- **課題一覧**
1. 提示文によると、前作「ライオンと魔女」から何年の歳月が流れていますか。
2. 提示文の「ですが、そこで四人が見たナル」から「ランの姿はありませんでした。」までを、両端を含めて一字一句そのまま打ち直してください。

- **提示文**

前作「ライオンと魔女」から1,300年の歳月が流れたナルニア。

角笛(前作でスーザンがサンタクロースから贈られた魔法の角笛)に呼ばれて四人兄弟が再びナルニアへ呼ばれます。

ですが、そこで四人が見たナルニアはかつての生きとし生けるもの全てが幸福に包まれていた魔法の国は、もはや存在していませんでした。

ナルニアの民は侵略者であるテルマール人に追われ、深い森の奥で息を潜めて滅亡を待つのみだったのです。

ナルニアの危機に「英雄王」の長男ピーター、「やさしの君」の長女スーザン、「正義王」の次男エドマンド、「頼もしの君」の次女ルーシーが立ち向かいますが、そこにはナルニアの創造主であるアスランの姿はありませんでした。

「ライオンと魔女」では最初から「魔法の国」であったナルニアですが、本作では前半ではその面影が見えません。ですので、前作のような魔法ファンタジーを期待している人にとって前半部分は物足りなさを感じることでしょう。

- **提供情報**
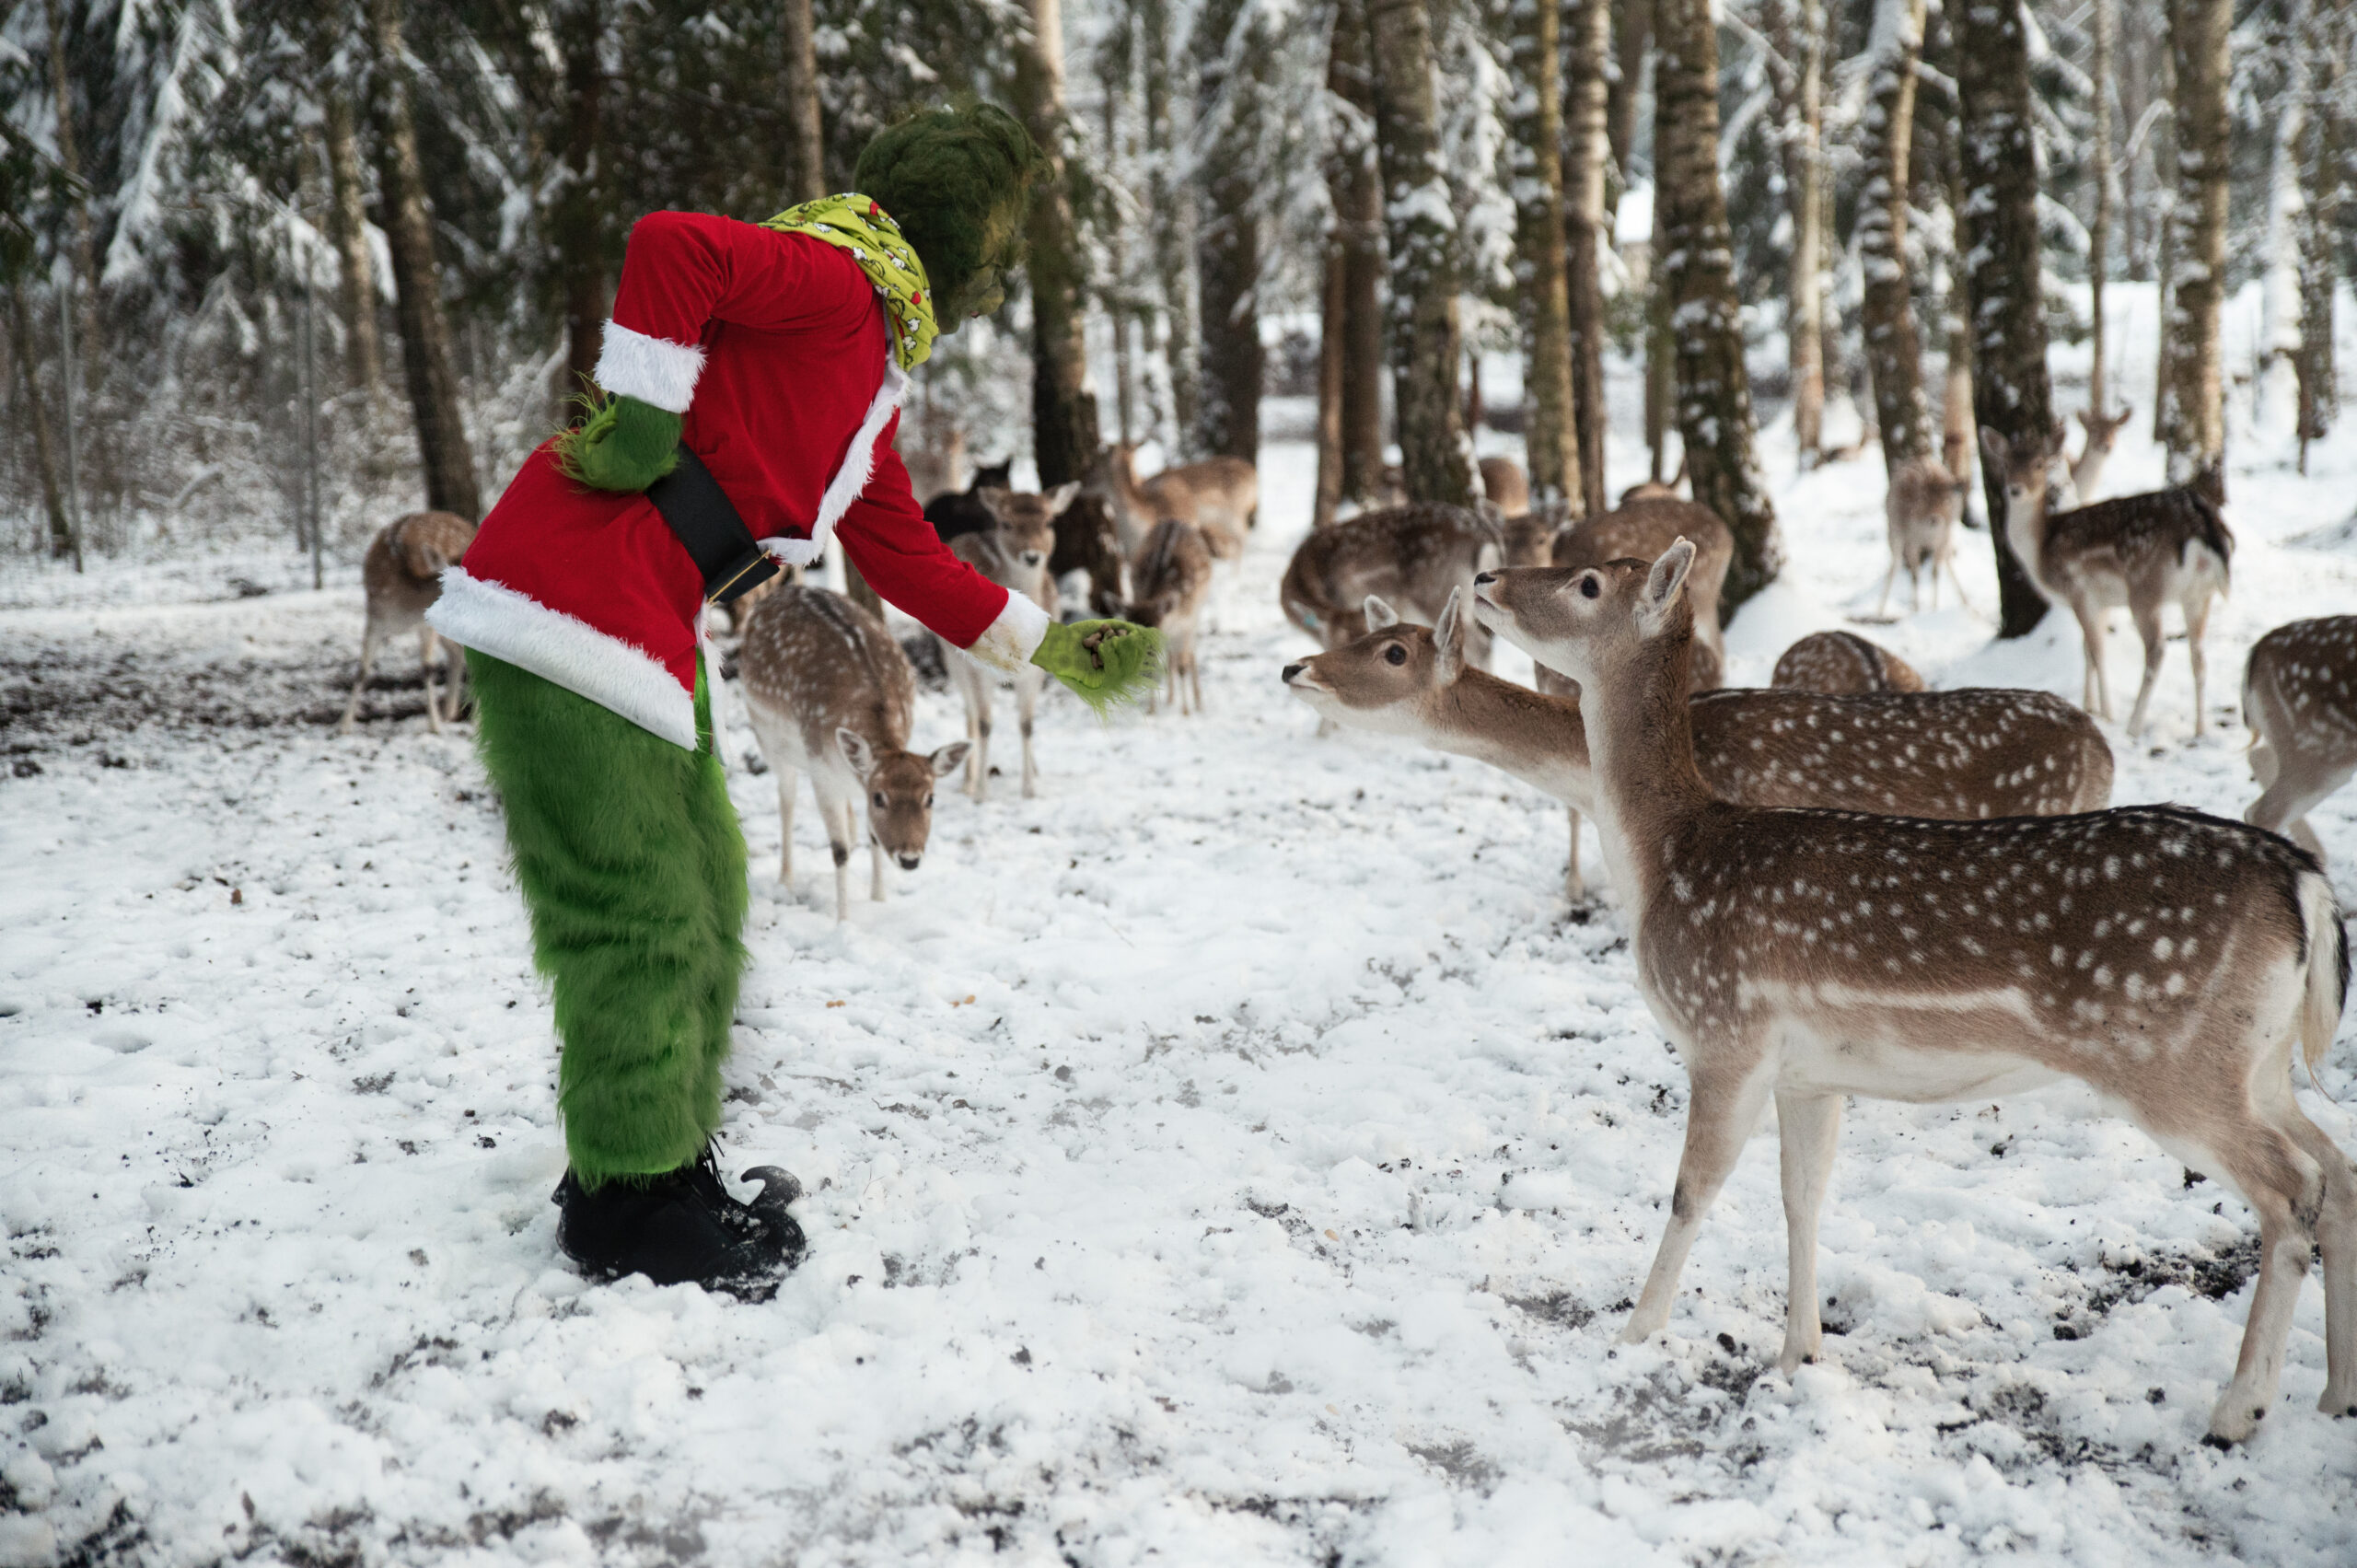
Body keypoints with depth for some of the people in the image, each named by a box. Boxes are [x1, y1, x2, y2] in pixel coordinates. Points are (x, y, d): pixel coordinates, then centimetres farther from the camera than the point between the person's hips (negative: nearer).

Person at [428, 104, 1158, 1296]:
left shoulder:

- **各課題の解答**
1. 1,300年です。

2.
ですが、そこで四人が見たナルニアはかつての生きとし生けるもの全てが幸福に包まれていた魔法の国は、もはや存在していませんでした。

ナルニアの民は侵略者であるテルマール人に追われ、深い森の奥で息を潜めて滅亡を待つのみだったのです。

ナルニアの危機に「英雄王」の長男ピーター、「やさしの君」の長女スーザン、「正義王」の次男エドマンド、「頼もしの君」の次女ルーシーが立ち向かいますが、そこにはナルニアの創造主であるアスランの姿はありませんでした。